Coping with the Stresses of Elder Care: Doctor visits and You
By Dina Bennett on February 08, 2012
In my previous post on Elder Care issues, which I called Speaking Up For Yourself, I set out some tips for those caring for an aging parent, on how to start speaking up for what you need and what you want. For me, as my mother aged with dementia, speaking up was an essential skill for regaining some control over my universe. I often think back to that time (my mother passed away a year and a half ago), on what I could have done differently or better. Here are some things related to speaking up that I found invaluable.
Medical Matters, including doctor visits, ER and other hospitalizations
It's important for someone to accompany an elderly person to doctor appointments. It's even more important for that person to be prepared to go into details with the doctor. And it's most important to write everything down.
Medical matters with regard to elderly parents are always complicated, even without the stress of seeing your mother or father strained, in pain, confused. Typically there are multiple issues to consider, various treatment options, a variety of drugs influencing each other. Physicians have less and less time, and sometimes too little patience, with geriatric cases. I've found this can be true even with doctors who claim a specialty in geriatrics.
It seems obvious now as I write it, but at the time, when my sister or I were just starting to grapple with my mother's dementia, sitting with her in the exam room was a non-starter. She refused to allow us in, on pain of her stalking out of the doctor's office. And once we overcame that hurdle, it took several instances of scratching our heads trying to remember what we'd been told before it dawned on us that we could take notes, just like in highschool! Live and learn!!

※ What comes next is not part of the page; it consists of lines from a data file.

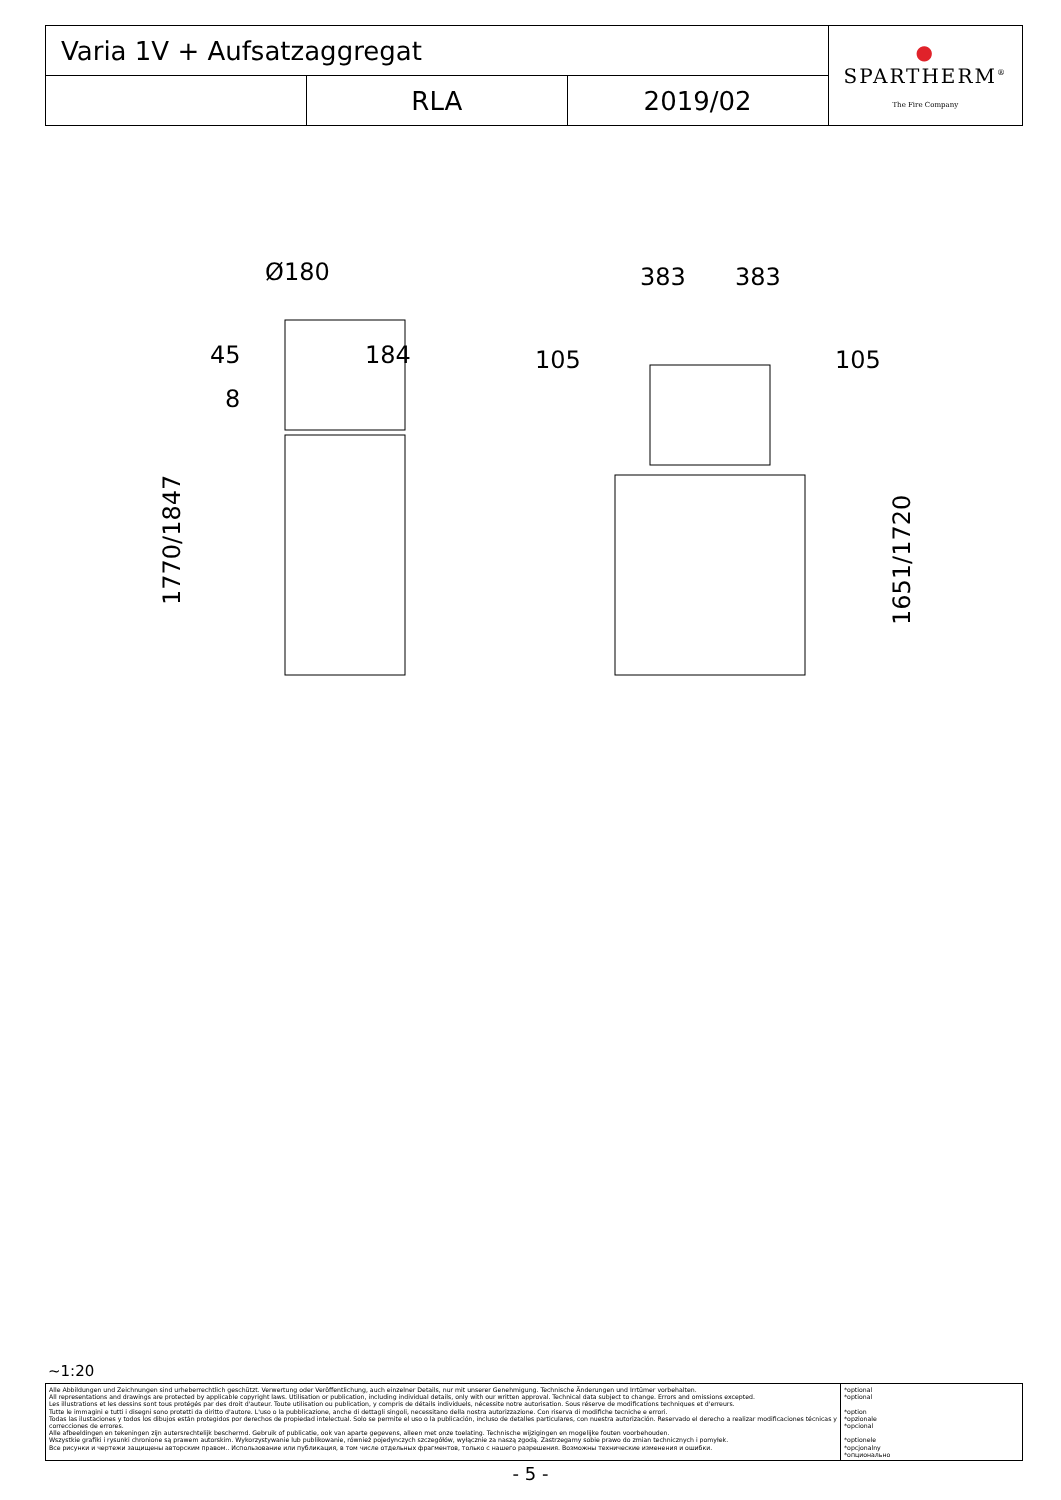| Varia 1V + Aufsatzaggregat | | | ● SPARTHERM<sup>®</sup> The Fire Company |
| | RLA | 2019/02 | |
Ø180
45
184
8
1770/1847
383
383
105
105
1651/1720
~1:20
| Alle Abbildungen und Zeichnungen sind urheberrechtlich geschützt. Verwertung oder Veröffentlichung, auch einzelner Details, nur mit unserer Genehmigung. Technische Änderungen und Irrtümer vorbehalten. All representations and drawings are protected by applicable copyright laws. Utilisation or publication, including individual details, only with our written approval. Technical data subject to change. Errors and omissions excepted. Les illustrations et les dessins sont tous protégés par des droit d'auteur. Toute utilisation ou publication, y compris de détails individuels, nécessite notre autorisation. Sous réserve de modifications techniques et d'erreurs. Tutte le immagini e tutti i disegni sono protetti da diritto d'autore. L'uso o la pubblicazione, anche di dettagli singoli, necessitano della nostra autorizzazione. Con riserva di modifiche tecniche e errori. Todas las ilustaciones y todos los dibujos están protegidos por derechos de propiedad intelectual. Solo se permite el uso o la publicación, incluso de detalles particulares, con nuestra autorización. Reservado el derecho a realizar modificaciones técnicas y correcciones de errores. Alle afbeeldingen en tekeningen zijn autersrechtelijk beschermd. Gebruik of publicatie, ook van aparte gegevens, alleen met onze toelating. Technische wijzigingen en mogelijke fouten voorbehouden. Wszystkie grafiki i rysunki chronione są prawem autorskim. Wykorzystywanie lub publikowanie, również pojedynczych szczegółów, wyłącznie za naszą zgodą. Zastrzegamy sobie prawo do zmian technicznych i pomyłek. Все рисунки и чертежи защищены авторским правом.. Использование или публикация, в том числе отдельных фрагментов, только с нашего разрешения. Возможны технические изменения и ошибки. | *optional *optional *option *opzionale *opcional *optionele *opcjonalny *опционально |
- 5 -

Eventually, I began reminding myself of the following advice, which put my (and my mother's) needs front and center, rather than just hoping the doctor would be helpful.
What do I want? to understand the medical matter confronting my mother.
What do I need? for the doctor(s) to explain the matter to me clearly and completely.
How do I get this? I practiced a little script until I could say it nonjudgmentally. For example:
"Doctor, I'm my mother's principle caregiver. And so I have to be able to make the right decisions for her. For me, that means understanding probably in a bit more detail than most what medical issues we're dealing with. Do you have a few more minutes right now? Because it'd help me tremendously if you'd explain the situation and our options so I could take notes. And please bear with me if I need to ask some questions. If this isn't a good time, can we set a time right now when we can talk about this?"
Family matters--time for yourself
One of the recurring themes in caring for elderly parents is how it encroaches on your time and energy for other things. You're working, you're raising a family, you're keeping your spouse happy, AND you're now responsible for all sorts of things related to your parent's well-being. If you don't speak up for your needs you'll eventually explode and one of the above, which you care deeply about, will suffer.
Here's how I break this down into the fundamentals:
What do I want? Not to be responsible to anyone for anything for a period of time (a night, a few hours, whatever you can carve out of your over-busy life!)
What do I need? For someone reliable to take over my responsibilities for that particular period of time. This could be a sibling, a spouse, a friend.
How do I get this? Try this out: "Honey, you, our family, my parents... well, you're the most important people in the world to me. My work, too. Right now, though, I'm truly exhausted. I've gotten overwhelmed. And I need a break. Could you (take care of the kids for the next few nights) (manage dinner for me this week) (take over the laundry this weekend)? If I just don't have to think about or be responsible for this it'll help me more than you can imagine!"
Ok, ok, maybe you won't call your partner "honey" but you get the idea! Define what you want, figure out what you need to do to make it happen, make up your little speech and practice it so you feel totally at ease speaking up for yourself. And then do it!